With recent government policy shifts towards putting PV on large roofs, it is vital that installers are familiar with the mechanical issues that can arise on typical large commercial roofs, explains Steve Pester, BRE
The design loads of ‘tin shed’ buildings (e.g. steel-clad warehouses) often leave very little margin for extra roof loads to be imposed. The BRE National Solar Centre has seen a number of situations recently in which not all of the relevant factors had been taken into account, leaving roofs vulnerable to damage, or failure.
In general, the services of a structural engineer will be needed to assess the strength of non-domestic roofs, but not all structural engineers are comfortable with calculating anything more than the static loads imposed by solar panels, so it is extremely important that installers understand which other factors must be taken into account.
By way of reminder, there are both static loads (PV system weight and snow loads) and dynamic loads (wind) that must be accounted for.

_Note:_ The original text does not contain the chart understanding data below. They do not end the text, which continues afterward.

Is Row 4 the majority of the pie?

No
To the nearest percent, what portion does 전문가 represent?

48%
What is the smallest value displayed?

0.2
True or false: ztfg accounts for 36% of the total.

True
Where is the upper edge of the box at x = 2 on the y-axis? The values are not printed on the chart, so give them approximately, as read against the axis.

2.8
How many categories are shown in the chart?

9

Most structural engineers will be able to calculate the static loads, but care should be taken to make sure they have included components such as cabling, as well as panels and mountings.

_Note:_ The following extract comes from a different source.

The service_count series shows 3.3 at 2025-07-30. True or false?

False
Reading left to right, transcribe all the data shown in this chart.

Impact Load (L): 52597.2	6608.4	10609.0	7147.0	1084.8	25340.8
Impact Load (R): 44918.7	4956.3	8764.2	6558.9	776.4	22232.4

The wind loads are a little more involved – the BRE document DG489 gives some good guidance. However, the installer should make sure that both uplift and downward wind loads have been considered because the combination of the static and wind loads can sometimes exceed the design load of the roof.
After all loads have been taken into account, a safety factor of 1.35 is usually applied to allow for uncertainties and exceptional events, such as storms and maintenance operations.
Once the total loads are known, the number and distribution of array fixings can be calculated from the published strength of each fixing and structural engineer’s advice on the strongest fixing points.